While Hampton is a successful engineer, African-American women represented only 2 percent of workers in science, technology, engineering and mathematics fields.
And while Hampton stood shoulder-to-shoulder on the Fancy Farm stage with Kentucky's political elite, it is also true that nearly one in four black Kentuckians has been stripped of the right to vote.
These truths ring loudly in the ears of African-Americans like me who live every day knowing our race is consequential — even in the face of those who insist it is not.

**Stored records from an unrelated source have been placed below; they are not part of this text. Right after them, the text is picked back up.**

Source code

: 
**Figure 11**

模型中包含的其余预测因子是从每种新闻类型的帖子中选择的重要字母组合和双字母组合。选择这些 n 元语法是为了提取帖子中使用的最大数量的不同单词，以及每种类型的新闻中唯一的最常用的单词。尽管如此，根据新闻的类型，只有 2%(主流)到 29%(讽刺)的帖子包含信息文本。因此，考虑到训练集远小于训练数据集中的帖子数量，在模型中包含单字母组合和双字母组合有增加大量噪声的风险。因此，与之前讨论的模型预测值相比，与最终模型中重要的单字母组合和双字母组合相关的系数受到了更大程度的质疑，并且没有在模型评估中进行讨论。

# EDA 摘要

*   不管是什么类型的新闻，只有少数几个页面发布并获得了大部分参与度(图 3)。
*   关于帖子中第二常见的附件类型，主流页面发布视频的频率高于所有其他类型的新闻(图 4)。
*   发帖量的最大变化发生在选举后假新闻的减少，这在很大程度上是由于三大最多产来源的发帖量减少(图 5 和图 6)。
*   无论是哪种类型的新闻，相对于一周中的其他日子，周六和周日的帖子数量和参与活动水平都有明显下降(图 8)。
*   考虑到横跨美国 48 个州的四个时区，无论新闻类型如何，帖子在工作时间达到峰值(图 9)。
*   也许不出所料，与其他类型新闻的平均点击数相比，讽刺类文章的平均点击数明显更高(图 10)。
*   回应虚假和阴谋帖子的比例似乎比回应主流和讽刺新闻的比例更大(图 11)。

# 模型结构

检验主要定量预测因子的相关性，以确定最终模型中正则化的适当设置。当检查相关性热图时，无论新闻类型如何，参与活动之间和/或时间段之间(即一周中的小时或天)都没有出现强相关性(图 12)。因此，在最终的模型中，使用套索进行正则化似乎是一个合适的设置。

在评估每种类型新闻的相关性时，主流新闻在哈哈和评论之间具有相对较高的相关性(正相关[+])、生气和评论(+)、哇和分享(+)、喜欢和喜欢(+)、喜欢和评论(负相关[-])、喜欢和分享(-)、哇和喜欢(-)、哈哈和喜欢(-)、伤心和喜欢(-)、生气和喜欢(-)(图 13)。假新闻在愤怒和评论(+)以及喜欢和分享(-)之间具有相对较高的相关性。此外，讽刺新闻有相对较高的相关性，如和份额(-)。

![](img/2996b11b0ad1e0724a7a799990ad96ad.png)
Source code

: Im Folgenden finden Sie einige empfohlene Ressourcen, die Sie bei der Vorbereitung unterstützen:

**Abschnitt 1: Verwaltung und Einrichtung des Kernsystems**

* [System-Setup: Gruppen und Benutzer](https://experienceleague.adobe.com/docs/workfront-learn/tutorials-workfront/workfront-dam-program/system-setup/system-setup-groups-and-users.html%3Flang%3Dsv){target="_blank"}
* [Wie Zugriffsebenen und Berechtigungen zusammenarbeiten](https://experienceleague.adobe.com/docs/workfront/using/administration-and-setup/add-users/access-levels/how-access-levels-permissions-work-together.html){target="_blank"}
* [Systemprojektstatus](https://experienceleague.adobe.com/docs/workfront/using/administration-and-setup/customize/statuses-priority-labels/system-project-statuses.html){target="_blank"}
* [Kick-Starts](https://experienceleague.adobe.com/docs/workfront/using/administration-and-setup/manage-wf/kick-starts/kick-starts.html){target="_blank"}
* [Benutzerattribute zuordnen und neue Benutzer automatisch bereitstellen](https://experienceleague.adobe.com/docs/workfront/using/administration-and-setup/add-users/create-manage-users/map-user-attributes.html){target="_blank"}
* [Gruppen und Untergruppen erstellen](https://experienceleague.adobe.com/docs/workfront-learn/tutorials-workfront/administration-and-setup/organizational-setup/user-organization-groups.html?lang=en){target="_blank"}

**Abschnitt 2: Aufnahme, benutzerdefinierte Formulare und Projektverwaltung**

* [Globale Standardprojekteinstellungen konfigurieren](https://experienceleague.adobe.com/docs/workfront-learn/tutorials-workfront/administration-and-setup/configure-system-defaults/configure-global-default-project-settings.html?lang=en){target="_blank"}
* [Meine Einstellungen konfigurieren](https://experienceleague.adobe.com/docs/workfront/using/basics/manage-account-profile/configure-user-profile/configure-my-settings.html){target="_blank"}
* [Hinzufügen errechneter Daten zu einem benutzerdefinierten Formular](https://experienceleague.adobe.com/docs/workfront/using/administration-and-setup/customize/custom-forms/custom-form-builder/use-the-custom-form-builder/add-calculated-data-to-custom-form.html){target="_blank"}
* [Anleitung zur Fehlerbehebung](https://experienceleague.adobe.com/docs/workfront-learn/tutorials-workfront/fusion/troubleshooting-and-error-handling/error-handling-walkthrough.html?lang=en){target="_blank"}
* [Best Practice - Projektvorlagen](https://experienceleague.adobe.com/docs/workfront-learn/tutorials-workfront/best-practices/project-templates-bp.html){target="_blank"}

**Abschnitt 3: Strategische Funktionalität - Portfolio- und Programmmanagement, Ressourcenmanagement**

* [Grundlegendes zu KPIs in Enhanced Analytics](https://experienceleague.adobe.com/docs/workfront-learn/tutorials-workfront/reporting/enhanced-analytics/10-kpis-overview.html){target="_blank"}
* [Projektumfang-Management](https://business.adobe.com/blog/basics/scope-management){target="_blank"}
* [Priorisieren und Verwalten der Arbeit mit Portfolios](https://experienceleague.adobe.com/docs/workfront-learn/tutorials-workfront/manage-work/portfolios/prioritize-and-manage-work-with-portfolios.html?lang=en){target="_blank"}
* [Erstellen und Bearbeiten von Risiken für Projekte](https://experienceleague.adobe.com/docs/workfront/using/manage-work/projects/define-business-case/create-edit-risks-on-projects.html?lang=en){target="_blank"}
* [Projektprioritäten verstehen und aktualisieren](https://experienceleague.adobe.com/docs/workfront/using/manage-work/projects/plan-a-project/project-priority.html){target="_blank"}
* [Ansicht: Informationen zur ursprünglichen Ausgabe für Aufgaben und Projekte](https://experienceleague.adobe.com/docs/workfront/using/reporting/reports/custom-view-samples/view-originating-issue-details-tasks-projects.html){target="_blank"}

These truths should also resonate in the ears of our elected officials and be confronted publicly and often as morally problematic for a country founded on equality.
Yet that is not what happened at Fancy Farm.
While Jones rightfully lauded Hampton for her achievement, he and the rest of the platform party failed to address the intractable burdens that make such achievement so unlikely. Talk of the pressing problems relating to the surge of state-sponsored physical and economic violence, glaring gaps in education opportunities or systematic attempts to disenfranchise a large number of Kentuckians was noticeably missing.
It is important not to let our rightful celebration of black achievement against impossible odds happen at the expense of an honest conversation about the long road ahead of us.
If we are truly interested in dismantling the historical, systematic and structural racism permeating American society, the effort must be constant and sustained, free from distraction with a bias toward action. Direct and honest discourse is how we confront a system that is to blame for so much violence and hate
Remember that these issues go far beyond getting rid of statues or flags, and celebrating "firsts."
Do not be distracted. Silence is complacency. Fancy Farm must do better.